### Your instructions
Please give all the text read from the records below as one numbered list, one line per item, with blank lines left out. Leave the pictures out of the answer.

• • • •

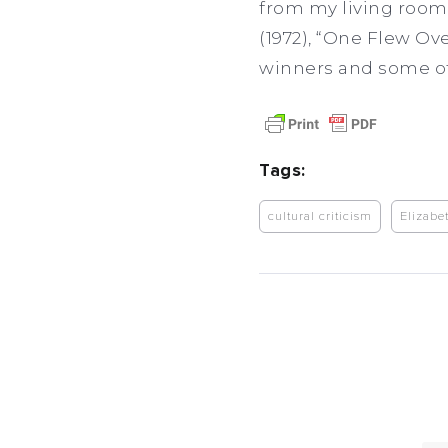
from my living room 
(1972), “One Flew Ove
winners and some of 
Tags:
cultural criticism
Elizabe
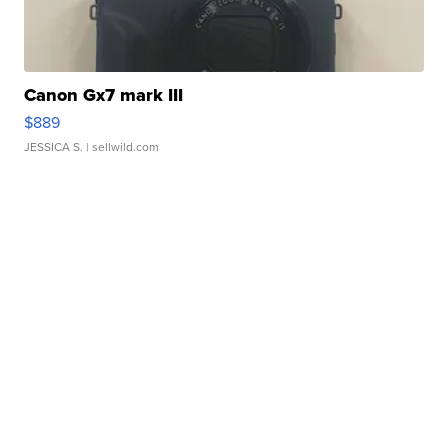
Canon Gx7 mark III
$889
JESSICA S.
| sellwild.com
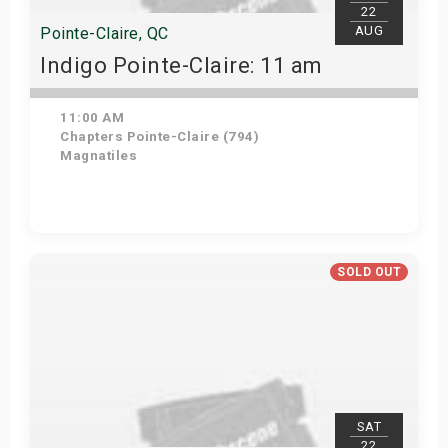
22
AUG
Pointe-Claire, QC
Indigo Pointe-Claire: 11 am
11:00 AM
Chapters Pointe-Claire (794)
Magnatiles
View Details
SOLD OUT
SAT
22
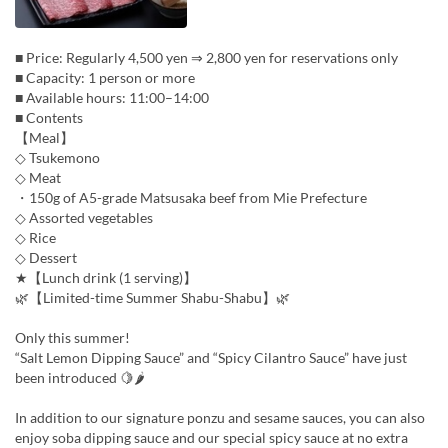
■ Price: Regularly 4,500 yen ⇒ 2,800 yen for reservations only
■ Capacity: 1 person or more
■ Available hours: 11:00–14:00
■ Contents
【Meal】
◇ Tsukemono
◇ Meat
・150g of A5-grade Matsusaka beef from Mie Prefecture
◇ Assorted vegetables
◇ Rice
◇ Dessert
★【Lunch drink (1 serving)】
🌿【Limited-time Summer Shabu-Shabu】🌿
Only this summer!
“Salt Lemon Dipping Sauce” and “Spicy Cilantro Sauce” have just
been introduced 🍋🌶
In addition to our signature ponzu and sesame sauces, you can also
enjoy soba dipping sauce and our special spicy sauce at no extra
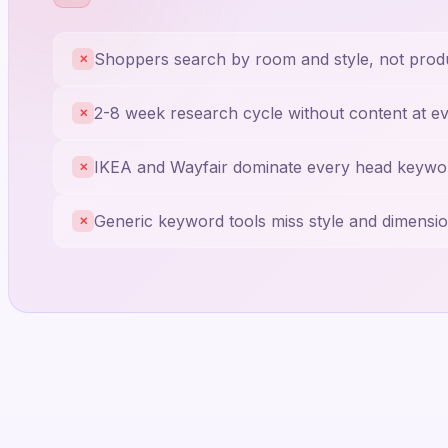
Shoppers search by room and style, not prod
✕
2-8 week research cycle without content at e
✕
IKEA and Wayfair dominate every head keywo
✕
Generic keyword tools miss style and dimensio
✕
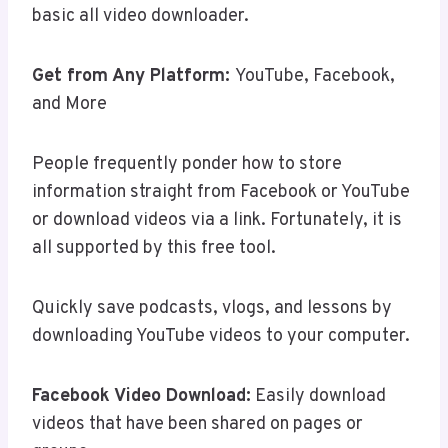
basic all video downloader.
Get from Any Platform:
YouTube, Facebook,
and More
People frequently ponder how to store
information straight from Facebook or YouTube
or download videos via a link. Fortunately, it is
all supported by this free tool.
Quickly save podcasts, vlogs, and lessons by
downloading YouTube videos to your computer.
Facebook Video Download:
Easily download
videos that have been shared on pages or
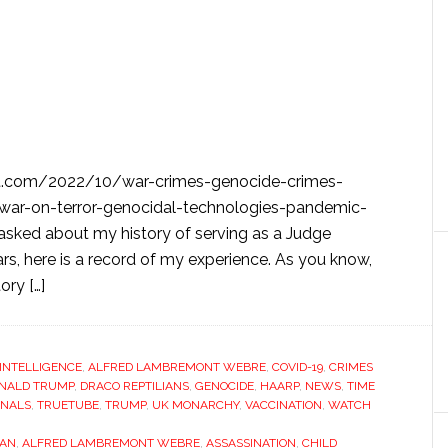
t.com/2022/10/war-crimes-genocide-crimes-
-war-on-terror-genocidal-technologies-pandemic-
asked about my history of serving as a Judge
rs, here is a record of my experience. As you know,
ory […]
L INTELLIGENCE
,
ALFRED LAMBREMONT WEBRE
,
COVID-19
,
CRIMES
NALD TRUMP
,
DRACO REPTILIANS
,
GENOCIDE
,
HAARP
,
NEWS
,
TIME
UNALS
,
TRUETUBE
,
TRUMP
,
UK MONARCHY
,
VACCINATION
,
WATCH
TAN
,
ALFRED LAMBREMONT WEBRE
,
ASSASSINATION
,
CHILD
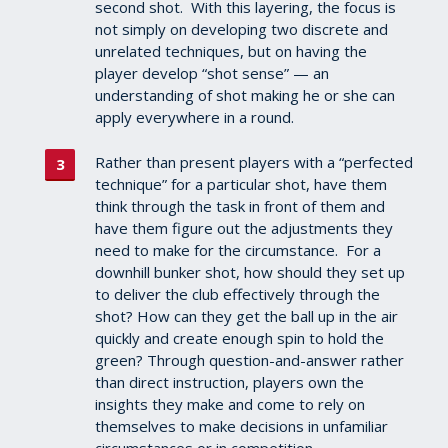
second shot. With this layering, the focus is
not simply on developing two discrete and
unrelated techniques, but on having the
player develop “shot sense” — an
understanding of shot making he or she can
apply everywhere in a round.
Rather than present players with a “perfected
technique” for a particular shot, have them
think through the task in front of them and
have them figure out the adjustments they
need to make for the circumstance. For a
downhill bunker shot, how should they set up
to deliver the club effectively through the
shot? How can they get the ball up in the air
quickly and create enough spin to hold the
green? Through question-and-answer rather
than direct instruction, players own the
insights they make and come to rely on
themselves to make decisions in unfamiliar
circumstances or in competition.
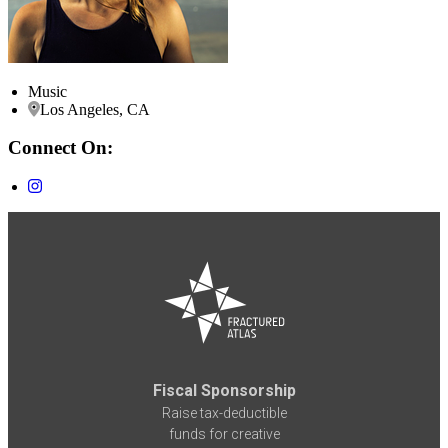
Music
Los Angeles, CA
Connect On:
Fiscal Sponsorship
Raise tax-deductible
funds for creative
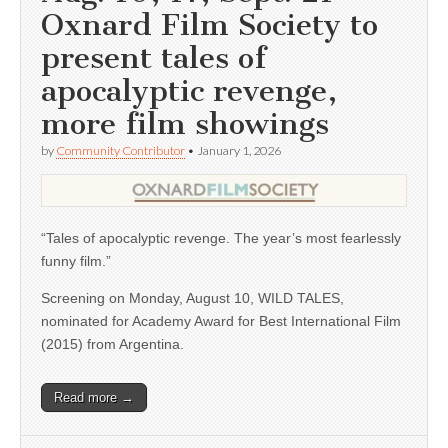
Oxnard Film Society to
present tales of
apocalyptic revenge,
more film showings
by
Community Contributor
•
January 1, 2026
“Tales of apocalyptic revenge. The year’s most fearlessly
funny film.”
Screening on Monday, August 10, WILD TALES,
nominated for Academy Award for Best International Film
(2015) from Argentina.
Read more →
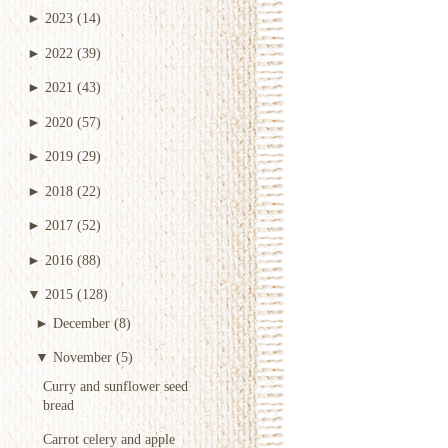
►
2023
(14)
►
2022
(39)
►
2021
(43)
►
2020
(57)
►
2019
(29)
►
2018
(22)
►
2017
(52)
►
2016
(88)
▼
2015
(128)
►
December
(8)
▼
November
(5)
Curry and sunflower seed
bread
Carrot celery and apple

• • • •

### Finished exercise
1. from my living room 
2. (1972), “One Flew Ove
3. winners and some of 
4. Tags:
5. cultural criticism
6. Elizabe
7. Canon Gx7 mark III
8. $889
9. JESSICA S.
10. | sellwild.com
11. 22
12. AUG
13. Pointe-Claire, QC
14. Indigo Pointe-Claire: 11 am
15. 11:00 AM
16. Chapters Pointe-Claire (794)
17. Magnatiles
18. View Details
19. SOLD OUT
20. SAT
21. 22
22. ■ Price: Regularly 4,500 yen ⇒ 2,800 yen for reservations only
23. ■ Capacity: 1 person or more
24. ■ Available hours: 11:00–14:00
25. ■ Contents
26. 【Meal】
27. ◇ Tsukemono
28. ◇ Meat
29. ・150g of A5-grade Matsusaka beef from Mie Prefecture
30. ◇ Assorted vegetables
31. ◇ Rice
32. ◇ Dessert
33. ★【Lunch drink (1 serving)】
34. 🌿【Limited-time Summer Shabu-Shabu】🌿
35. Only this summer!
36. “Salt Lemon Dipping Sauce” and “Spicy Cilantro Sauce” have just
37. been introduced 🍋🌶
38. In addition to our signature ponzu and sesame sauces, you can also
39. enjoy soba dipping sauce and our special spicy sauce at no extra
40. Shoppers search by room and style, not prod
41. ✕
42. 2-8 week research cycle without content at e
43. ✕
44. IKEA and Wayfair dominate every head keywo
45. ✕
46. Generic keyword tools miss style and dimensio
47. ✕
48. basic all video downloader.
49. Get from Any Platform:
50. YouTube, Facebook,
51. and More
52. People frequently ponder how to store
53. information straight from Facebook or YouTube
54. or download videos via a link. Fortunately, it is
55. all supported by this free tool.
56. Quickly save podcasts, vlogs, and lessons by
57. downloading YouTube videos to your computer.
58. Facebook Video Download:
59. Easily download
60. videos that have been shared on pages or
61. t.com/2022/10/war-crimes-genocide-crimes-
62. -war-on-terror-genocidal-technologies-pandemic-
63. asked about my history of serving as a Judge
64. rs, here is a record of my experience. As you know,
65. ory […]
66. L INTELLIGENCE
67. ,
68. ALFRED LAMBREMONT WEBRE
69. ,
70. COVID-19
71. ,
72. CRIMES
73. NALD TRUMP
74. ,
75. DRACO REPTILIANS
76. ,
77. GENOCIDE
78. ,
79. HAARP
80. ,
81. NEWS
82. ,
83. TIME
84. UNALS
85. ,
86. TRUETUBE
87. ,
88. TRUMP
89. ,
90. UK MONARCHY
91. ,
92. VACCINATION
93. ,
94. WATCH
95. TAN
96. ,
97. ALFRED LAMBREMONT WEBRE
98. ,
99. ASSASSINATION
100. ,
101. CHILD
102. second shot. With this layering, the focus is
103. not simply on developing two discrete and
104. unrelated techniques, but on having the
105. player develop “shot sense” — an
106. understanding of shot making he or she can
107. apply everywhere in a round.
108. Rather than present players with a “perfected
109. technique” for a particular shot, have them
110. think through the task in front of them and
111. have them figure out the adjustments they
112. need to make for the circumstance. For a
113. downhill bunker shot, how should they set up
114. to deliver the club effectively through the
115. shot? How can they get the ball up in the air
116. quickly and create enough spin to hold the
117. green? Through question-and-answer rather
118. than direct instruction, players own the
119. insights they make and come to rely on
120. themselves to make decisions in unfamiliar
121. circumstances or in competition.
122. Music
123. Los Angeles, CA
124. Connect On:
125. Fiscal Sponsorship
126. Raise tax-deductible
127. funds for creative
128. Oxnard Film Society to
129. present tales of
130. apocalyptic revenge,
131. more film showings
132. by
133. Community Contributor
134. •
135. January 1, 2026
136. “Tales of apocalyptic revenge. The year’s most fearlessly
137. funny film.”
138. Screening on Monday, August 10, WILD TALES,
139. nominated for Academy Award for Best International Film
140. (2015) from Argentina.
141. Read more →
142. ►
143. 2023
144. (14)
145. ►
146. 2022
147. (39)
148. ►
149. 2021
150. (43)
151. ►
152. 2020
153. (57)
154. ►
155. 2019
156. (29)
157. ►
158. 2018
159. (22)
160. ►
161. 2017
162. (52)
163. ►
164. 2016
165. (88)
166. ▼
167. 2015
168. (128)
169. ►
170. December
171. (8)
172. ▼
173. November
174. (5)
175. Curry and sunflower seed
176. bread
177. Carrot celery and apple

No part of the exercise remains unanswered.